The American Farm Bureau Federation and the Pennsylvania Farm Bureau filed the complaint against the U.S. Environmental Protection Agency in federal court in Harrisburg Monday.
The lawsuit says individual states, rather than the EPA, have the authority under the Clean Water Act to set maximum daily loads for pollutants in the bay.
Conservation groups such as the Chesapeake Bay Foundation have applauded the “pollution diet,” which seeks to reduce nitrogen, phosphorus and sediment in the bay by 20 to 25 percent.
But some farmers say it will just increase regulation and add to operational costs when they can little afford it.

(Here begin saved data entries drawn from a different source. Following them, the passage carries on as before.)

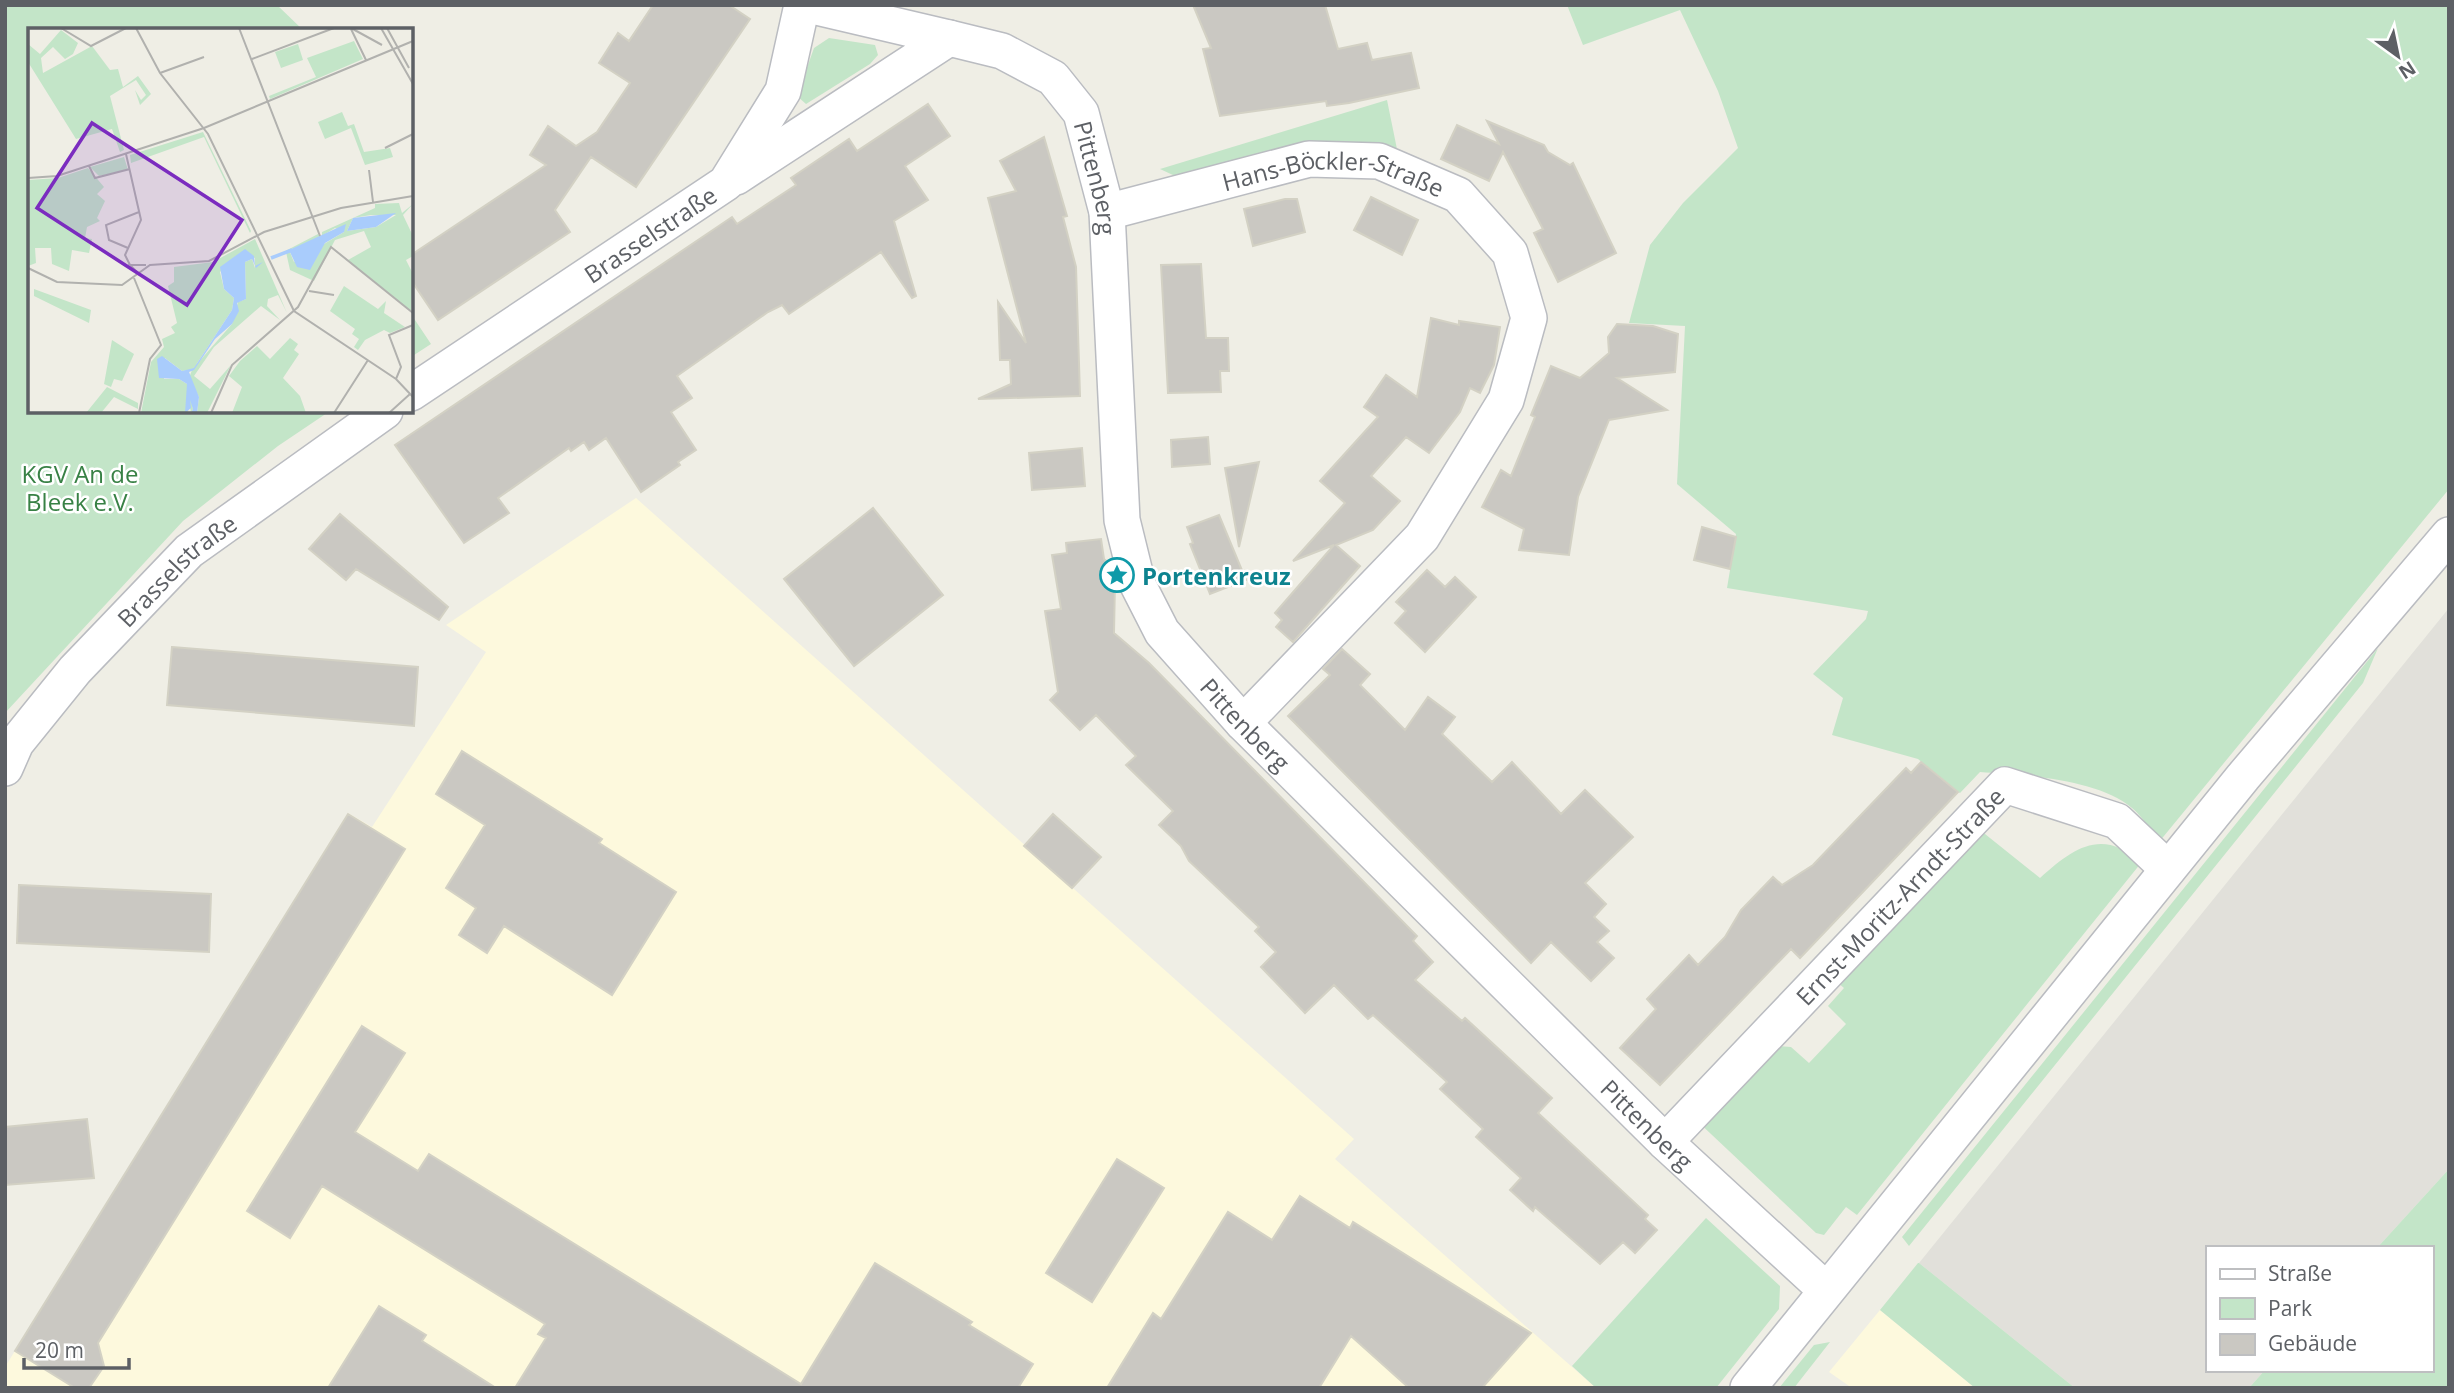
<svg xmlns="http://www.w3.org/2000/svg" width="2454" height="1393" viewBox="0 0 2454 1393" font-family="'Open Sans',sans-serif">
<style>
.commercial{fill:#fdf9dd}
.industrial{fill:#e1e0da}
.green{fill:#c3e5c8}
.building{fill:#cac8c2;stroke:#d3d1c4;stroke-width:2}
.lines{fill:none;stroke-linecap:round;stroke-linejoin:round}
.street-casing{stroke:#babcc1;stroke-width:38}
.street{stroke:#fff;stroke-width:35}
.labels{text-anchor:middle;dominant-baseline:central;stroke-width:5;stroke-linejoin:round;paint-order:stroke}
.street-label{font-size:24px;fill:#5d6065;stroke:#fff}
.park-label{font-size:24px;fill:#388145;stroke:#fff}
.culture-label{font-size:24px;font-weight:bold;fill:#0d838f;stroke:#fff;text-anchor:start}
.inset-river{fill:none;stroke:#a9ccfc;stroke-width:3.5}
.inset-road{fill:none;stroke:#b1b1ae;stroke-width:2}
.view{fill:#7b2cbf;fill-opacity:0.15;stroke:#7b2cbf;stroke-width:3.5}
.inset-edge{fill:none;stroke:#5d6065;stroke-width:3.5}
</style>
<rect width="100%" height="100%" fill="#efeee5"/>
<path class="commercial" d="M 636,498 L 1354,1139 L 1335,1159 L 1596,1388 L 5,1388 L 5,1367 L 348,813 L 372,827 L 486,652 L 446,625 Z
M 1880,1310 L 1975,1388 L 1852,1388 L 1829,1372 Z"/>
<path class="industrial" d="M 2449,608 L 2449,1169 L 2377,1248 L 2207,1248 L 2207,1370 L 2265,1370 L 2249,1388 L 2075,1388 L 1919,1263 Z"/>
<path class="green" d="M 5,5 L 277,5 L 303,30 L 30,30 L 30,411 L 330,411 L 278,446 L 183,521 L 5,713 Z
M 1567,5 L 2449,5 L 2449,489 L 2159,842 C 2151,831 2142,816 2132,808 C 2098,779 2023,775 1980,772 L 1960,793 L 1918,759 L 1832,735 L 1843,698 L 1813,674 L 1866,619 L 1868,611 L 1727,588 L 1736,534 L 1677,484 L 1685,326 L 1629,323 L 1650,245 L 1683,203 L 1738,148 L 1718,91 L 1680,10 L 1583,45 Z
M 829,38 L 875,45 L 878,55 L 870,64 L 806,104 L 797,96 L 814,48 Z
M 1387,100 L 1399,159 L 1175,176 L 1160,169 Z
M 411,314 L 431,344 L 411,357 Z
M 2378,648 L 2363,683 L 1909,1246 L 1902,1237 Z
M 1975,826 L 2040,878 C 2073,848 2103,827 2141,863 L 1857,1215 L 1846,1207 L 1824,1235 L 1816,1233 L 1694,1118 L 1764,1045 L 1791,1047 L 1809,1063 L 1846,1024 L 1828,1006 L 1844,988 L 1830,976 Z
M 2449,1169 L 2449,1388 L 2249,1388 L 2265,1370 L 2431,1370 L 2431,1248 L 2377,1248 Z
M 1706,1218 L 1780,1286 L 1779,1309 L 1716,1388 L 1596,1388 L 1572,1366 Z
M 1918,1263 L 1919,1263 L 2075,1388 L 1975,1388 L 1880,1310 Z
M 1830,1342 L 1794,1388 L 1779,1388 L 1814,1345 Z"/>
<path class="building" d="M 653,5 L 729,5 L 750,19 L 636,187 L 591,157 L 555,210 L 570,232 L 438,320 L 411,280 L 411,255 L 546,165 L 530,155 L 548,126 L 576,146 L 597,132 L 630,83 L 599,63 L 618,33 L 629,41 Z
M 1193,5 L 1325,5 L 1338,49 L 1367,43 L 1372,60 L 1411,53 L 1419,88 L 1349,103 L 1327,106 L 1326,101 L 1220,116 L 1203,49 L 1211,48 Z
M 928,104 L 950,136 L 905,166 L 928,200 L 894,221 L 916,296 L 912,298 L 881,252 L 789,314 L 782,305 L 768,312 L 677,376 L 692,398 L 671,412 L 696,450 L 678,462 L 680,465 L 641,492 L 606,438 L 589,450 L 584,442 L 571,451 L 569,448 L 498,498 L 509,513 L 464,543 L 395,445 L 732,217 L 737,224 L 796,185 L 791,178 L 849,139 L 857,151 Z
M 1487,121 L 1544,145 L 1548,152 L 1570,165 L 1573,163 L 1616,253 L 1558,282 L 1534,233 L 1543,229 L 1503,152 L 1489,181 L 1441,159 L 1457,125 L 1499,144 Z
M 1044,137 L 1067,216 L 1063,217 L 1076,267 L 1080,396 L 978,399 L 1011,384 L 1010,360 L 1000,360 L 998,302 L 1026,343 L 988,198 L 1016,191 L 1000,161 Z
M 1371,197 L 1418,220 L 1402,255 L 1354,230 Z
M 1285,199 L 1297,199 L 1305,232 L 1253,246 L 1244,209 Z
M 1201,264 L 1206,338 L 1228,338 L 1229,371 L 1220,371 L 1221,392 L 1168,393 L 1161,265 Z
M 1431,318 L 1459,325 L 1459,321 L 1500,327 L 1494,365 L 1480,393 L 1470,388 L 1460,412 L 1429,453 L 1406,437 L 1371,476 L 1400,501 L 1373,530 L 1336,545 L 1360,566 L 1293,642 L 1276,627 L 1282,620 L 1275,613 L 1334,545 L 1293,561 L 1345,503 L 1320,481 L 1378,417 L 1364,407 L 1386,375 L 1417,397 Z
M 1617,324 L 1653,326 L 1678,334 L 1675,372 L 1617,378 L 1667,410 L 1609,420 L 1578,497 L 1569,555 L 1519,550 L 1524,529 L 1482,507 L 1501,470 L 1511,476 L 1535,417 L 1531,415 L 1551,366 L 1580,378 L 1609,353 L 1608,337 Z
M 1208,437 L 1210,464 L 1172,467 L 1171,440 Z
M 1082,448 L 1085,486 L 1032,490 L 1029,453 Z
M 1259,462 L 1239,547 L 1225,468 Z
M 873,508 L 943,595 L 854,666 L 784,579 Z
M 340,514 L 448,607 L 439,620 L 356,569 L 346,580 L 309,549 Z
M 1219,515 L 1246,580 L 1210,594 L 1190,544 L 1193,543 L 1187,527 Z
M 1702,527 L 1736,537 L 1730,569 L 1694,560 Z
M 1101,539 L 1104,559 L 1112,566 L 1115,582 L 1114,633 L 1149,663 L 1417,936 L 1413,941 L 1433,962 L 1415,980 L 1462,1021 L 1465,1018 L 1552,1098 L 1538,1113 L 1648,1215 L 1645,1219 L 1657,1230 L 1635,1253 L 1623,1242 L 1600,1264 L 1535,1207 L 1533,1211 L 1510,1190 L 1521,1178 L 1476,1137 L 1483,1129 L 1440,1089 L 1447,1082 L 1373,1015 L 1368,1019 L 1334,985 L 1305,1013 L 1261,967 L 1276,952 L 1255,931 L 1259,927 L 1189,861 L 1181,846 L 1159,825 L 1173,811 L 1126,765 L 1136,756 L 1096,715 L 1080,730 L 1050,700 L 1058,692 L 1045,611 L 1061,609 L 1052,555 L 1067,553 L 1066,543 Z
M 1427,570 L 1445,587 L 1455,577 L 1476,597 L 1425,652 L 1395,623 L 1406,611 L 1396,602 Z
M 172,647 L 418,667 L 414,726 L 167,705 Z
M 1342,649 L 1370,674 L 1360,685 L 1405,730 L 1428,697 L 1455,717 L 1442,734 L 1492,782 L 1512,762 L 1561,814 L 1585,790 L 1633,837 L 1585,883 L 1606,904 L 1594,917 L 1609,931 L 1597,942 L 1614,958 L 1591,981 L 1551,942 L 1531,963 L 1288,716 L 1330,675 L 1323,669 Z
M 462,751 L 602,839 L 599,843 L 676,892 L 612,995 L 504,926 L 487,953 L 459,935 L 476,908 L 446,888 L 485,825 L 436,794 Z
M 1921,762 L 1958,792 L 1800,958 L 1791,949 L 1660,1085 L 1620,1048 L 1656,1009 L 1647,999 L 1689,955 L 1698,965 L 1725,937 L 1741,910 L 1773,877 L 1782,885 L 1813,865 L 1906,768 L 1911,773 Z
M 348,814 L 405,849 L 98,1343 L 104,1366 L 89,1388 L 75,1388 L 15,1351 Z
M 1053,814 L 1101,857 L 1072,888 L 1024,846 Z
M 19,885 L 211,894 L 209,952 L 17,943 Z
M 362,1026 L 405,1053 L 355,1132 L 418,1171 L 429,1154 L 801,1384 L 875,1263 L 972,1322 L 969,1325 L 1033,1364 L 1018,1388 L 515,1388 L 546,1338 L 538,1334 L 545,1324 L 322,1186 L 290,1238 L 247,1211 Z
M 87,1119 L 94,1178 L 5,1185 L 5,1127 Z
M 1117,1159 L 1164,1188 L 1092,1302 L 1046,1273 Z
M 1300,1196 L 1350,1228 L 1353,1222 L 1531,1333 L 1482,1388 L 1409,1388 L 1351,1336 L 1319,1388 L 1107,1388 L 1153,1313 L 1161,1319 L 1228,1212 L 1272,1240 Z
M 379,1306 L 426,1335 L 422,1341 L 496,1388 L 328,1388 Z"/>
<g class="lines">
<g class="street-casing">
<g id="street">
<path id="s1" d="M 949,38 L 1002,51 L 1053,78 L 1081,113 L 1107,212 L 1122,520 L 1138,585 L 1162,632 L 1243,723 L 1665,1142 L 1826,1290"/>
<path d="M 736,177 L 949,38 L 808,5"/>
<path id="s2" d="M 1107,212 L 1309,159 L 1379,161 L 1458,195 L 1510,253 L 1529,318 L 1506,400 L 1422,537 L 1243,723"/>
<path id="s3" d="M 411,393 L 726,183 L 783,91 L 802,5"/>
<path id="s4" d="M 5,768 L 16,743 L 75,670 L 189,551 L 385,411"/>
<path id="s5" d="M 1665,1142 L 2005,785 L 2117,821 L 2168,869"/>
<path d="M 1748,1388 L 2243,777 L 2449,535"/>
</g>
</g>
<use href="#street" class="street"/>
</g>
<defs>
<g id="sight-ring" transform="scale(1.75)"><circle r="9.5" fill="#fff" stroke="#0f9aa8" stroke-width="1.5"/><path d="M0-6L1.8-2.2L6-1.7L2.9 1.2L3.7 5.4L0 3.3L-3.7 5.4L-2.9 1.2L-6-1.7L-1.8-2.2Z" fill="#0f9aa8"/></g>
</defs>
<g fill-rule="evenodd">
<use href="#sight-ring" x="1117" y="575"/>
</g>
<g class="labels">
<g class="street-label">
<text stroke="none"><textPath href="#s1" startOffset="224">Pittenberg</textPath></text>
<text stroke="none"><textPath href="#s2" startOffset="234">Hans-Böckler-Straße</textPath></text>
<text stroke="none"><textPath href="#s3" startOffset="287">Brasselstraße</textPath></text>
<text stroke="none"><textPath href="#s4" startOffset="264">Brasselstraße</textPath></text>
<text stroke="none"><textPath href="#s1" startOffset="812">Pittenberg</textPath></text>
<text stroke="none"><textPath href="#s5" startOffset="340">Ernst-Moritz-Arndt-Straße</textPath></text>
<text stroke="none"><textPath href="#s1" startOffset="1379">Pittenberg</textPath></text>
</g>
<g class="park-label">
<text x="80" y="473">KGV An de<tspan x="80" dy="28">Bleek e.V.</tspan></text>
</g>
<g class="culture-label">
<text x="1142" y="575">Portenkreuz</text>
</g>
</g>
<g transform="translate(28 28)">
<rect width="385" height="385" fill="#efeee5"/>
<path d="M 33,2 L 50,15 L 45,26 L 37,31 L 25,19 L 13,30 L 15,45 L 64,18 L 82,42 L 90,41 L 95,59 L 110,48 L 123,66 L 112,77 L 107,62 L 113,72 L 118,67 L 108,52 L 82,68 L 96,122 L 92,124 L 84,101 L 48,111 L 0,34 L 0,16 L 12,26 ZM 326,13 L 335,31 L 242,71 L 241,68 L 288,49 L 279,30 ZM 270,16 L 275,32 L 253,40 L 247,24 ZM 314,84 L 320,98 L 326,96 L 336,124 L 362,120 L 365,129 L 337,137 L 323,100 L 297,111 L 290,94 ZM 175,104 L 223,203 L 222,205 L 176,109 L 103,135 L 102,127 ZM 96,129 L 100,142 L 71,148 L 62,139 ZM 60,140 L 76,159 L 69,166 L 77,173 L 69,190 L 72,193 L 59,199 L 57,210 L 64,211 L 61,225 L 44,222 L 41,243 L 24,236 L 23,220 L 7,220 L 8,235 L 0,238 L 0,152 L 30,150 ZM 371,175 L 374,185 L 385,176 L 375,187 L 385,208 L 385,228 L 378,232 L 385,246 L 383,283 L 320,232 L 343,219 L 336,203 L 307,212 L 286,253 L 262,242 L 258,224 L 242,231 L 290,206 L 293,210 L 261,222 L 266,234 L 316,204 L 307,200 L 294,208 L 294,204 L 347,180 L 347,176 ZM 343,187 L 368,187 L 348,199 L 319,203 L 325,190 ZM 227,211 L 259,285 L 250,267 L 240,271 L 239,278 L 252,292 L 233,278 L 186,319 L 166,348 L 182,361 L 203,337 L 179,385 L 169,385 L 171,369 L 161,350 L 164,342 L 154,343 L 137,330 L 136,351 L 151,351 L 159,356 L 165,381 L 163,385 L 162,379 L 159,385 L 113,385 L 123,334 L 136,319 L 134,311 L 147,305 L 143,299 L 149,295 L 140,258 L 146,254 L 146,239 L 185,234 ZM 212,225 L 227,230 L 227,240 L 224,231 L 217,234 L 218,271 L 210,274 L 204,296 L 168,337 L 204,282 L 206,270 L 196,261 L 192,244 ZM 316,258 L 350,281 L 358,273 L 356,285 L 377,299 L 362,305 L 356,302 L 337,312 L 330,322 L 326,319 L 331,311 L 324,306 L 327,301 L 302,283 ZM 6,261 L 63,282 L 61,295 L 6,268 ZM 262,310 L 270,316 L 266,322 L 271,326 L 255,350 L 272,368 L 278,385 L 204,385 L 214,359 L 201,348 L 212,333 L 229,318 L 242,331 ZM 84,312 L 106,326 L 94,353 L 86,351 L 83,359 L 76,356 ZM 79,359 L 110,375 L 110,381 L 86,369 L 73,385 L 58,385 Z" fill="#c3e5c8" fill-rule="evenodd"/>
<path d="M 368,185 L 348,199 L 319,203 L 325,190 ZM 318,196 L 316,204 L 297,215 L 282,242 L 269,239 L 261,222 ZM 217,221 L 226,228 L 227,238 L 235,234 L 228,240 L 224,231 L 217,234 L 218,271 L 209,275 L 211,283 L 204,296 L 187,311 L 166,342 L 161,344 L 171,369 L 169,385 L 163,385 L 165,381 L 162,372 L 163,380 L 157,385 L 159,356 L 151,351 L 131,350 L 129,331 L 134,328 L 154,343 L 166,340 L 204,282 L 206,270 L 196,261 L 192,239 Z" fill="#a9ccfc"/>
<path class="inset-river" d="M 243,230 L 264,222"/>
<path class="inset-road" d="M 33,0 L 63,18 L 98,0M 108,0 L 132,45 L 180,106 L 266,283 L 368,351 L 385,369M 211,0 L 292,208M 323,0 L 354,17M 353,0 L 385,56M 359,0 L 381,40M 323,1 L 338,32M 224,31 L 306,0M 132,45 L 176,29M 357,120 L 385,106M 98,126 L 113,192 L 97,227 L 102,237M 61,138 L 67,150 L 102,141M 341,142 L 345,174M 0,150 L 29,148 L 176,100 L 385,13M 100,220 L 81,212 L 78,197 L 111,184M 0,240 L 29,254 L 94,257 L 122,237 L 181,233 L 236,204 L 313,180 L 385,168M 110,245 L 102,237 L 118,237M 106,250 L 133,317 L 122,331 L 111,385M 281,263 L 306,267M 368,351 L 373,339 L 361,307 L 385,297M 183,385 L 204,337 L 270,279 L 303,219 L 385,285M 306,385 L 340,332M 361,385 L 382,366"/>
<path class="view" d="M 64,95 L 214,192 L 159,277 L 9,180 Z"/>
<rect width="385" height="385" class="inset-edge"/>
</g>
<rect width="2454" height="1393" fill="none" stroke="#5d6065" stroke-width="14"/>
<rect x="2206" y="1246" width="228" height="126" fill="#ffffff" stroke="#bebfc1" stroke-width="2"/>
<rect x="2220" y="1269" width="35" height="10" fill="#ffffff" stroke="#bebfc1" stroke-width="2"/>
<text x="2268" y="1281" font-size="21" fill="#5d6065">Straße</text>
<rect x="2220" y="1298" width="35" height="21" fill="#c3e5c8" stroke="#bebfc1" stroke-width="2"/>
<text x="2268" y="1316" font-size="21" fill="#5d6065">Park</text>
<rect x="2220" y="1334" width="35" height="21" fill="#cac8c2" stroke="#bebfc1" stroke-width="2"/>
<text x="2268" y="1351" font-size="21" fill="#5d6065">Gebäude</text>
<g transform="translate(2398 56) rotate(147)" stroke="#ffffff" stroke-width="5" paint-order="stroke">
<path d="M0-5L12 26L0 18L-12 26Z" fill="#5d6065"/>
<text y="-10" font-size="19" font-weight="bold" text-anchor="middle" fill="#5d6065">N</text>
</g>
<path d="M24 1358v10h105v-10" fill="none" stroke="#5d6065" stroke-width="3.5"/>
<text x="35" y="1358" font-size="21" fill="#5d6065" stroke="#ffffff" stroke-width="5" paint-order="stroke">20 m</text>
</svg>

Gary Warren, the president of the Delaware Farm Bureau, is afraid increased federal regulations won’t allow him to use as much fertilizer as he needs, or will force him to plant more buffer crops.
“There’s a lot of frustration over the Chesapeake Bay,” said Warren,who raises corn and wheat. “I just want to make sure that we, and I, are not overburdened because I think we’re doing our share to prevent pollution and clean it up.”
The American Farm Bureau said the plan does not recognize some steps toward conservation that farmers are already implementing.
The Chesapeake Bay diet requires six states and the District of Columbia to impose new controls on waste-water and agricultural runoff. In Delaware and three other states, the federal government might step in with mandatory controls if agricultural pollution isn’t reduced enough by 2013.
The EPA stands by the legality of the pollution diet. Representatives say the agency will work with farmers and all other stakeholders to implement the diet.